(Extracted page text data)
▽
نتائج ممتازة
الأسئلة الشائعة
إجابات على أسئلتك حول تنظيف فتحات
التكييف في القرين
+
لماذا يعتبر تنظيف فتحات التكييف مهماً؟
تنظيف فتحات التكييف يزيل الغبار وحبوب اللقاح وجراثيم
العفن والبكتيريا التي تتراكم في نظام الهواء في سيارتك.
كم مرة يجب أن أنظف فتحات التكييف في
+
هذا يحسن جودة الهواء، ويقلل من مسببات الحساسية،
△
▽
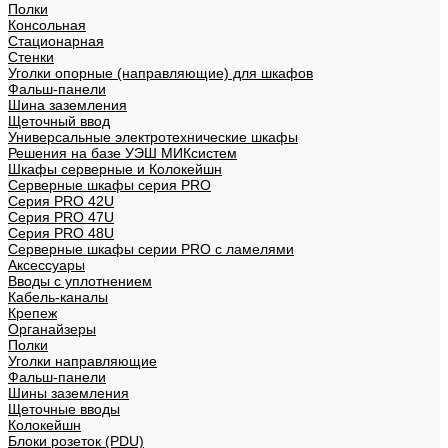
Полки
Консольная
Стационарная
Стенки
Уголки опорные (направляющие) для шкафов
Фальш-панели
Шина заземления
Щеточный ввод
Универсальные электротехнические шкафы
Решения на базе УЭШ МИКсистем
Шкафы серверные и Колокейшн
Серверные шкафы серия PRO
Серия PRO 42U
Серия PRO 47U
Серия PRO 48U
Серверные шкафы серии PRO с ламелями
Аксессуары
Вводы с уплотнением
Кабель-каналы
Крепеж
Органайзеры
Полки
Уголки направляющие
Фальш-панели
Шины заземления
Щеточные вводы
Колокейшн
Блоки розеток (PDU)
△
**TO DO:**
Can you write out the data between the lines holding "نتائج ممتازة" and "هذا يحسن جودة", inclusive, replacing "الغبار" with "الأتربة" and keeping everything else the same?

**WRITTEN RESPONSE:**
نتائج ممتازة
الأسئلة الشائعة
إجابات على أسئلتك حول تنظيف فتحات
التكييف في القرين
+
لماذا يعتبر تنظيف فتحات التكييف مهماً؟
تنظيف فتحات التكييف يزيل الأتربة وحبوب اللقاح وجراثيم
العفن والبكتيريا التي تتراكم في نظام الهواء في سيارتك.
كم مرة يجب أن أنظف فتحات التكييف في
+
هذا يحسن جودة الهواء، ويقلل من مسببات الحساسية،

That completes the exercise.